The other piece of advice I would give is to reach out to other women in the field, on this list and the lists from the previous three years. Or check out the women mentioned in this law sites article “2017: The Year of Women in Legal Tech.” Recently, I worked with Cat Moon (a member of the inaugural 2015 list of Women in Legal Tech) to create an online space for women exploring the importance of innovation and legal technology in legal education to announce events, share ideas, and provide support. We are here, and we want to work with other women and support their interest in legal tech.
Give a shout-out to another woman in legal tech who you admire or have learned something from!

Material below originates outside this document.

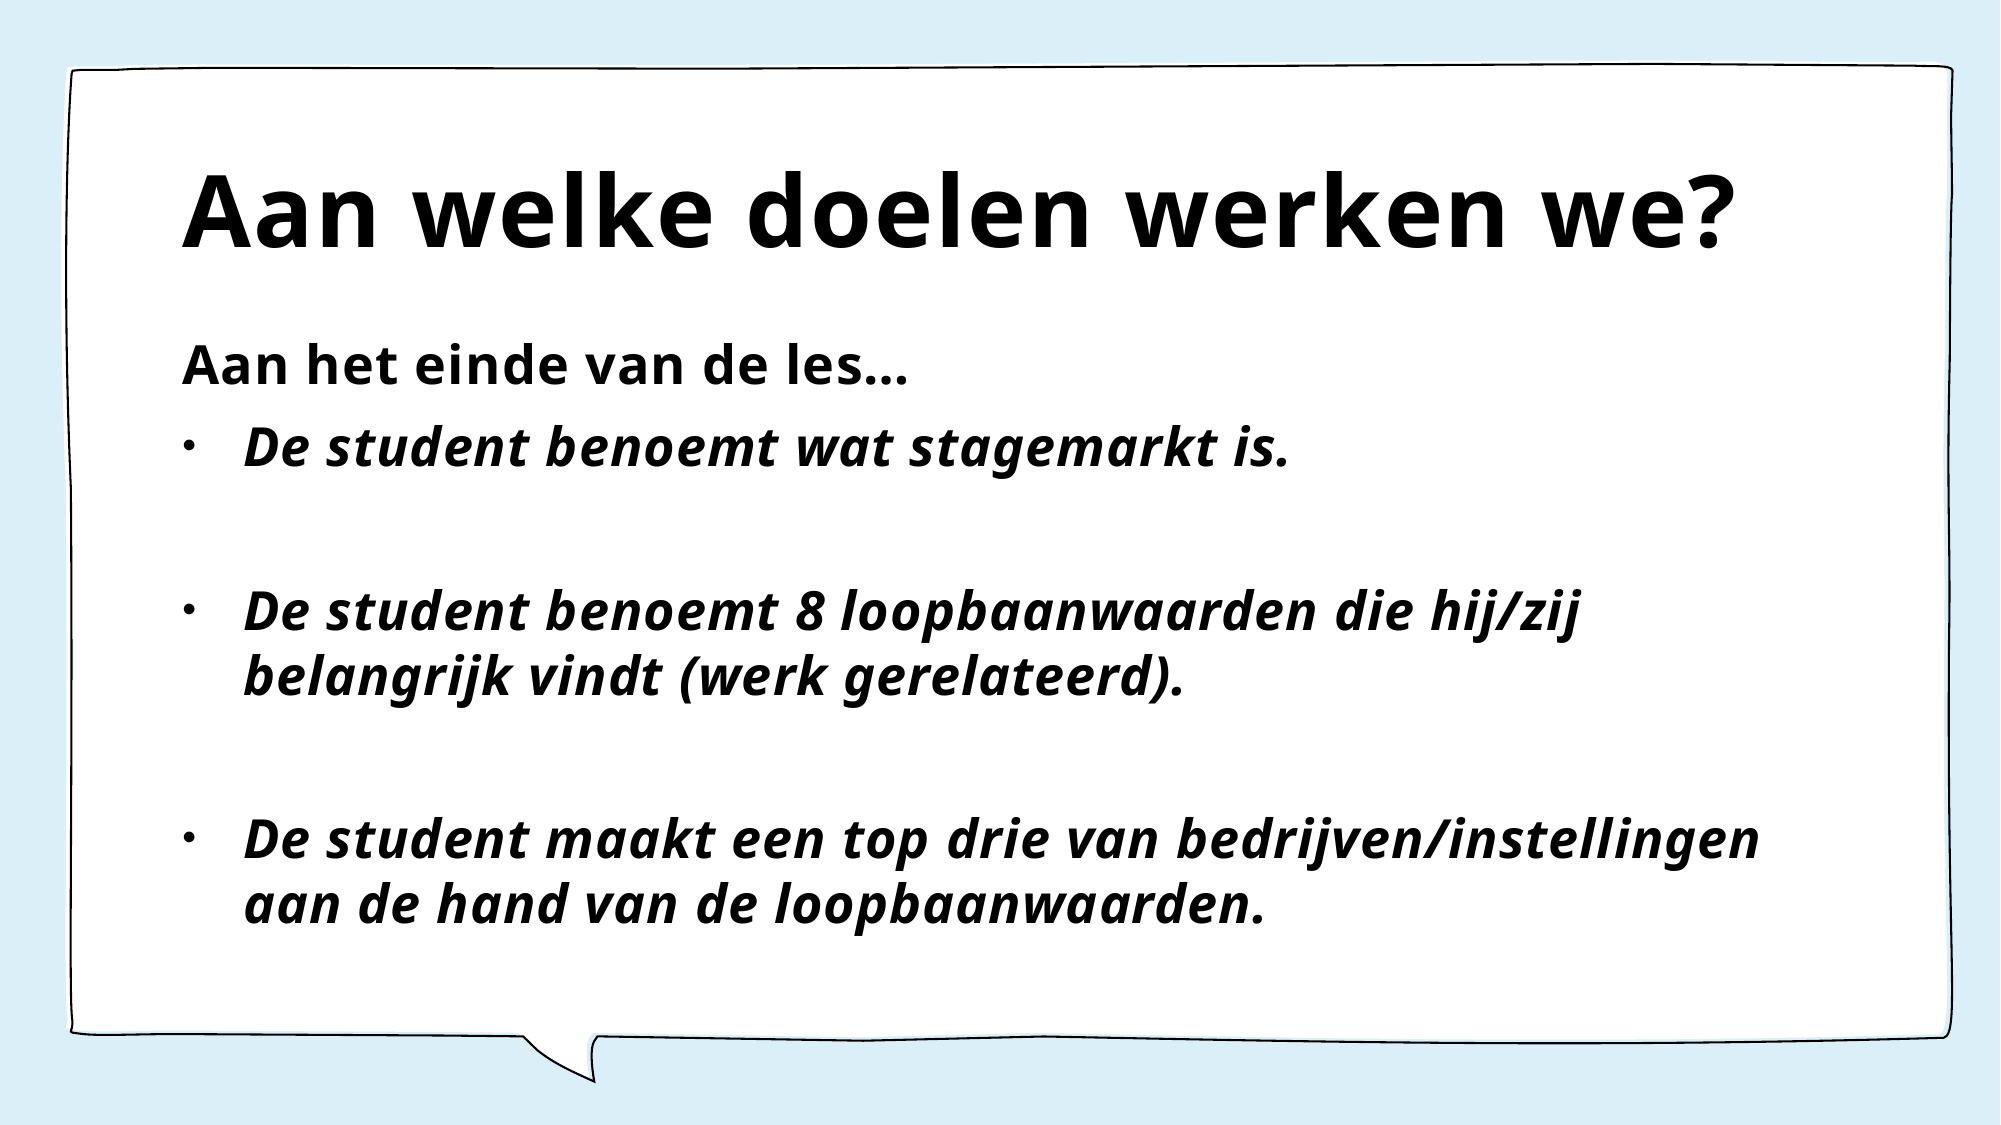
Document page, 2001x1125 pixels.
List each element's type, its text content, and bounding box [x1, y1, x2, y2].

title Aan welke doelen werken we? [167, 91, 1863, 323]
list Aan het einde van de les… De student benoemt wat stagemarkt is. De student benoemt 8 loopbaanwaarden die hij/zij belangrijk vindt (werk gerelateerd). De student maakt een top drie van bedrijven/instellingen aan de hand van de loopbaanwaarden. [167, 323, 1863, 952]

Well, it’s hard to pick just one. We have so many important leaders in our field who happen to be women. But I would love to give a shout-out to Cat Moon. Cat teaches at Vanderbilt School of Law through their Program on Law & Innovation and I first met her last year when she reached out to the Twitterverse to ask how other legal educators are using Slack to increase communication and engagement among their students. I reached out to talk with her about a few experiments I have tried and was immediately struck by her genuine curiosity and interest in learning from others. This stems from her collaborative approach recognizing we all benefit when we work together and the need for support during this time of great disruption in our field. And yet, if I am truly honest, I am most intrigued by her ability to meld together the importance of blockchain and process improvement with the beautiful poetry and power of self-awareness. She is one of a kind.